▶ Travail à faire
• 1. Relevez tous les noms de personnes cités dans l'article sur la manifestation de Nouméa.
• 2. Recopiez les lignes de la liste qui vont de celle contenant « family: Brassicaceae » jusqu'à la fin de la liste, bornes incluses, en substituant « vernacular name » à « common name » sans rien changer d'autre.

▶ Texte proposé
........

Manifestation indépendantiste qui dégénère : deux personnes maintenues en détention en attendant leur procès

En comparution immédiate, trois personnes soupçonnées de violences sur les gendarmes au cours de la manifestation de mercredi dernier à Nouméa ont demandé un report de leur procès. Au pied du palais de justice, des militants indépendantistes ont demandé « la libération » de ces « prisonniers politiques ».

Dans le langage judiciaire, ils sont appelés « prévenus ». Au pied du palais de justice de Nouméa, où les indépendantistes de la Cellule de coordination des actions de terrain (CCAT) se sont mobilisés pour les soutenir, on a préféré parler de « combattants de la liberté » et de « prisonniers politiques ». Présentées devant le tribunal correctionnel dans le cadre d’une comparution immédiate mardi matin, trois personnes, âgées de 25, 26 et 46 ans et soupçonnées d’avoir pris part aux violents heurts qui ont émaillé la manifestation de mercredi dernier en centre-ville de Nouméa avec les gendarmes mobiles, ont demandé un délai pour préparer leur défense. Cette procédure rapide – elle permet au procureur de faire juger une personne tout de suite après sa garde à vue – le permet et la juridiction n’a donc pas pu s’opposer à la requête de la défense.

« Je ne suis pas anti-forces de l’ordre »

Le 21 février dernier, le rassemblement s’était d’abord déroulé dans le calme avant de dégénérer près de la mairie de Nouméa lorsque les manifestants avaient été stoppés par un peloton de gendarmes mobiles entre les rues Anatole France et Mangin et ce alors qu’ils voulaient se rendre au siège du gouvernement où le ministre Gérald Darmanin s’entretenait avec les membres de l’exécutif. Plusieurs dizaines de participants avaient voulu en découdre avec les forces de l’ordre, jetant de multiples projectiles – pavés, bouteilles… – et occasionnant cinq blessés dont un grave (atteint à la tête par une barre de fer) dans les rangs des gendarmes. Quatre personnes avaient été arrêtées au cours de la confrontation. Si l’une d’entre elles sera jugée en comparution sur reconnaissance préalable de culpabilité (CRPC) en septembre pour le jet d’une bouteille d’eau sur le pare-brise d’un véhicule de la gendarmerie, le parquet a opté pour une comparution immédiate pour les trois autres suspects. Deux d’entre eux avaient été placés en détention provisoire et un autre sous contrôle judiciaire vendredi en attendant l’audience de mardi. Sorti caporal de l’armée avant d’être renvoyé pour des soupçons de radicalisation islamiste, sans emploi mais en recherche active d’une activité professionnelle, un prévenu de 26 ans a affirmé ne pas être « un anti-forces de l’ordre » mais avoir voulu « mettre la pression » le jour des faits, assurant ensuite « un coup égal un coup». Interrompu par l’avocate des parties civiles Me Nathalie Lepape – « Madame la présidente, on ne plaide pas le fond aujourd’hui! » -, il n’est pas allé plus loin dans ses déclarations. Condamné à trois reprises, notamment pour avoir incendié la bâche bleu-blanc-rouge de la province Sud en 2020, il est bien connu des services de renseignements pour son activisme pro-indépendantiste sur le terrain comme sur les réseaux sociaux. Ancien fiché S (pour sûreté de l’État) et récemment visé par une enquête pour apologie du terrorisme en lien avec le conflit israélo-palestinien, le jeune homme d’Ouvéa doit être jugé en juin prochain pour des messages insultants publiés sur les réseaux sociaux et visant la présidente de la province Sud Sonia Backès et Christopher Gygès.

........

▶ Liste fournie
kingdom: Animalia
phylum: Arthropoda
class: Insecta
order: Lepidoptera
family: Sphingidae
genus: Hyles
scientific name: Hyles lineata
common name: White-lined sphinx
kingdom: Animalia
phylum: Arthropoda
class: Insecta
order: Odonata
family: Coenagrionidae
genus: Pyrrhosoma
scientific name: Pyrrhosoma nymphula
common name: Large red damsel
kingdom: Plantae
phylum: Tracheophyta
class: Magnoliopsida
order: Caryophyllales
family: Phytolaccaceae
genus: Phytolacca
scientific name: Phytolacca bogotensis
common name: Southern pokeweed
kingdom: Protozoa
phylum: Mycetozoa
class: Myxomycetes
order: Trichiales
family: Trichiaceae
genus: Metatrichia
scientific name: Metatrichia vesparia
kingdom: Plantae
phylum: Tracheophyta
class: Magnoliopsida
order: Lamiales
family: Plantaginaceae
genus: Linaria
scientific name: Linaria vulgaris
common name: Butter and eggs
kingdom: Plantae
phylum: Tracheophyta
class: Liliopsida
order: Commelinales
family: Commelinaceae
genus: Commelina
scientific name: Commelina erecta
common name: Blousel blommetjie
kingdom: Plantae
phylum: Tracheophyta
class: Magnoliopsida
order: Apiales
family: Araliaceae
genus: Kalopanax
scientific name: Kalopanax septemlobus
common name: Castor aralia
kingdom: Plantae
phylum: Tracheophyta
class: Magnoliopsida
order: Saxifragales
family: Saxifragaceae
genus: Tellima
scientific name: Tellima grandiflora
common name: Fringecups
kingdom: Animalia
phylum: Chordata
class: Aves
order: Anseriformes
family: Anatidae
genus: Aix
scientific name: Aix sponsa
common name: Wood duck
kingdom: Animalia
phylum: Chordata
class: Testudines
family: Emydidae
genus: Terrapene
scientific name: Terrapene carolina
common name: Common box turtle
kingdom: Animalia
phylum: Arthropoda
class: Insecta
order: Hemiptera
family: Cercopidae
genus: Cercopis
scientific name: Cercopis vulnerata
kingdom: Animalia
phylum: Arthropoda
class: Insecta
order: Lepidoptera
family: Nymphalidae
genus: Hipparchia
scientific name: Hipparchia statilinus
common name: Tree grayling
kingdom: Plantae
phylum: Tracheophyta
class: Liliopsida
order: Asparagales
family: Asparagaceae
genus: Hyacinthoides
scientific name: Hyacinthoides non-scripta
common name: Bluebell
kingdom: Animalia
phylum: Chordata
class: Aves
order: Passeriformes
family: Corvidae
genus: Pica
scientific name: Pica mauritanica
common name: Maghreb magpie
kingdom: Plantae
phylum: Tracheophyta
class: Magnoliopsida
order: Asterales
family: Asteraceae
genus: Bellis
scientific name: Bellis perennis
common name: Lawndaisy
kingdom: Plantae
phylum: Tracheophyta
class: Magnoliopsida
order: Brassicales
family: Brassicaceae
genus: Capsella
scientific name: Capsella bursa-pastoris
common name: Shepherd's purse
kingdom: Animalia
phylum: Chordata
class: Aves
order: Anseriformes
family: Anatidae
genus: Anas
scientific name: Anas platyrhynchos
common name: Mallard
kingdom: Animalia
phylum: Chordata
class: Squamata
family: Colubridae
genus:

........

▶ Corrigé
• 1. Les personnes nommées dans l'article sont Gérald Darmanin, Nathalie Lepape, Sonia Backès et Christopher Gygès.

• 2.
family: Brassicaceae
genus: Capsella
scientific name: Capsella bursa-pastoris
vernacular name: Shepherd's purse
kingdom: Animalia
phylum: Chordata
class: Aves
order: Anseriformes
family: Anatidae
genus: Anas
scientific name: Anas platyrhynchos
vernacular name: Mallard
kingdom: Animalia
phylum: Chordata
class: Squamata
family: Colubridae
genus:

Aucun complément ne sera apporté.